Was beinhalten nun diese Therapien? Bereich
(Literatur: u. a. Myofascial Pain und Dysfunction Band 1 und 2 von Travell und Simons; Die cranio-mandibuläre Regulation von Walter Schöttl; Das cranio-sacrale System von Rossaint, Lechner und van Assche, u. a.). Dysfunktionen im cranio-mandulären Bereich führen zu Fehlfunktionen im Haltungs- und Bewegungsapparat. Umgekehrt gilt genauso, dass Fehlfunktionen im Haltungs- und Bewegungsapparat zu Problemen im cranio-mandibulären Bereich führen. Ein Beckenschiefstand (sei es durch Beckenrotation, durch eine Torsion oder einen sogenannten Tilt) führt zu einer Veränderung der Wirbelsäule mit Fehlhaltung. Ursachen können Geburtstraumata, Unfälle oder andere Gründe sein. Ein Mensch, der „schief“ steht, hält auch seinen Kopf „schief“. In dieser Position ist aber eine genaue räumliche Orientierung nicht möglich. Zwangsläufig erfolgt über die LWS, die BWS und HWS eine „Aufrichtung“. Rücken-, Nacken- und Schulterschmerzen sind die unmittelbare Folge. Da die Wirbelsäule eine Verbindung mit dem Schädel eingeht, und zwar über das „os sphenoidale“ (Keilbein), werden diese „Verbindungen“ in den Schädel projiziert. Das os sphenoidale ändert seine räumliche Orientierung. Sämtliche anderen knöchernen Anteile des Schädels stehen in direktem Kontakt mit dem os sphenoidale. Lageveränderungen führen hier zwangsläufig zu Lageveränderungen der anderen Schädelknochen. Dies führt zu Schiefständen u a. im Bereich der Maxillae, der Supraorbitalknochen, des Hinterhauptes und zur Lageveränderung der Kiefergelenke.

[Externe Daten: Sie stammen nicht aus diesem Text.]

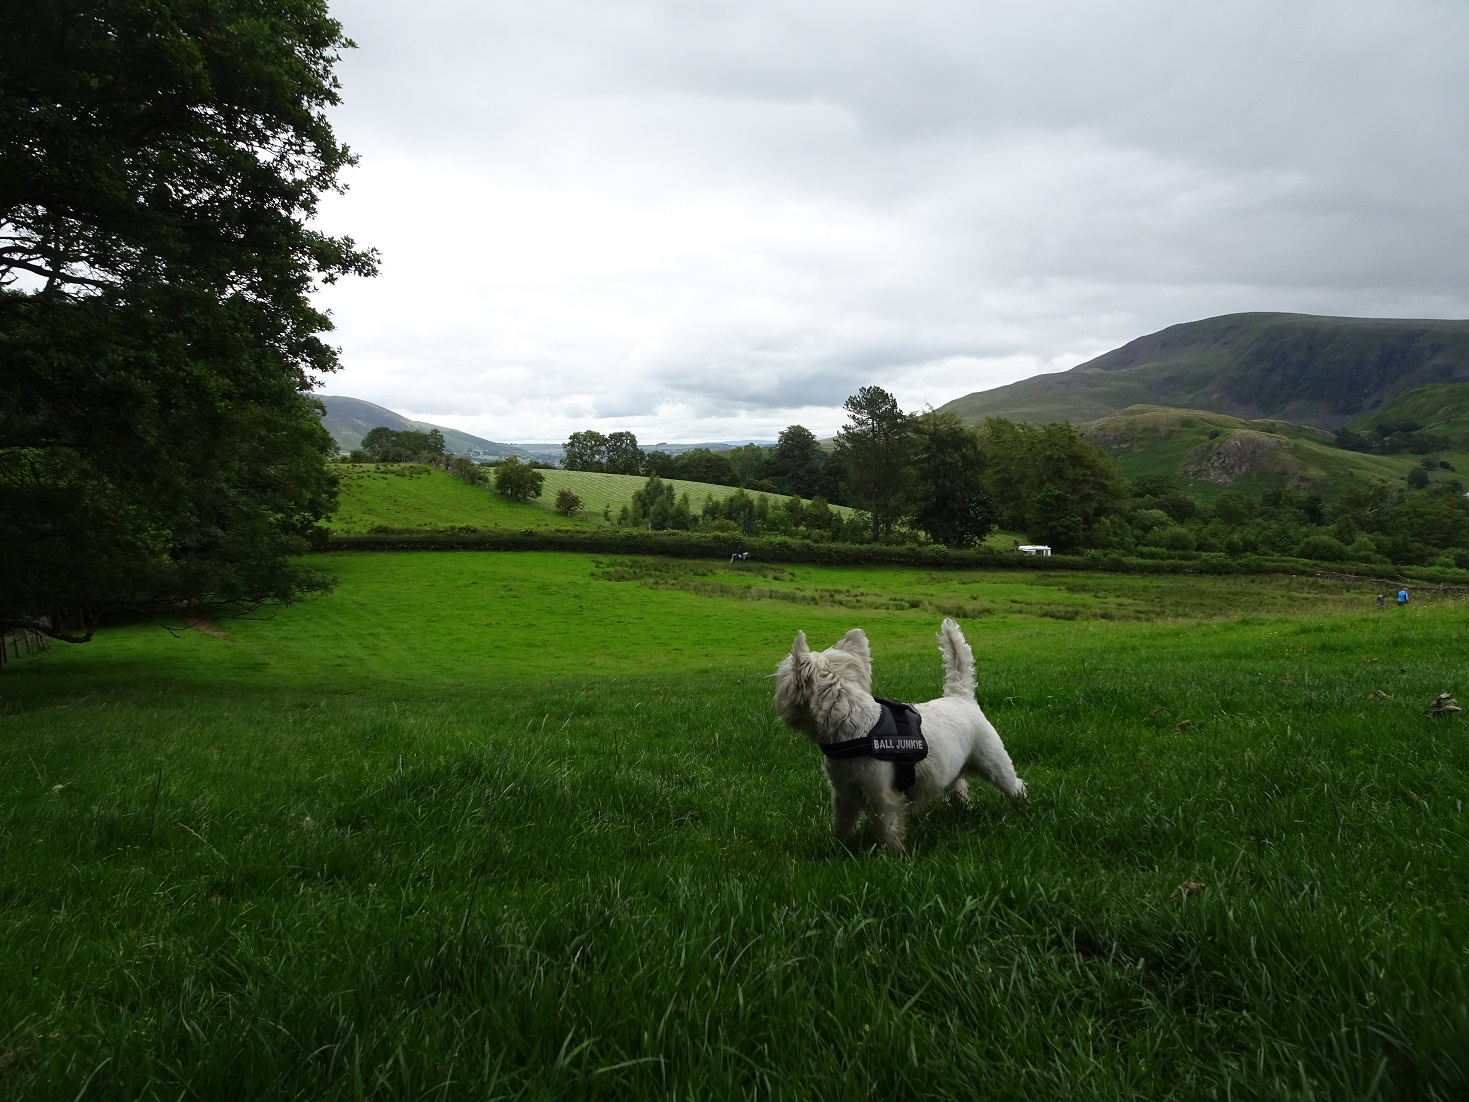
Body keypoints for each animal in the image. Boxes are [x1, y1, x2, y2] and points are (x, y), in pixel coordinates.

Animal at [775, 622, 1028, 852]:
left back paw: (1022, 808)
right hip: (954, 763)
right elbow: (843, 825)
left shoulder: (884, 797)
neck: (854, 727)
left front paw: (890, 857)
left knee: (1013, 783)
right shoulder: (843, 793)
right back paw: (962, 809)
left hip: (992, 757)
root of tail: (961, 696)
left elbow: (887, 829)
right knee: (959, 785)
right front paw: (840, 849)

Die Folgen sind vielfältiger Art. Kopfschmerzen bis hin zur Migräne können ebenso auftreten wie Beschwerden des Kiefergelenkes. Sehstörungen sind ebenso möglich wie auch Trigeminus-Neuralgien. Ebenso wie diese Beschwerden sich über eine Beckenfehlstellung entwickeln können, so kann auch der umgekehrte Weg eintreten. Bißhöhendifferenzen oder cranio-mandibuläre Muskelungleichgewichte können zu HWS-, LWS-, BWS Problemen mit Beteiligung des Beckens führen, verbunden mit einer ausgeprägten Fehlhaltung.
Die Beseitigung dieser muskulären und skelettalen Dysfunktionen ist vordringliches Ziel zur Erreichung einer Homöostase. Zuerst muss das Skelettsystem wieder „gerade gerückt“ werden. Dies geschieht mittels Cranio-Sacraler-Osteopathie, Neuromuskulärer-Therapie, Podo-Orthesiologie in Form von Schuheinlagen und in Myozentrik hergestellter Aufbiß-Schienen.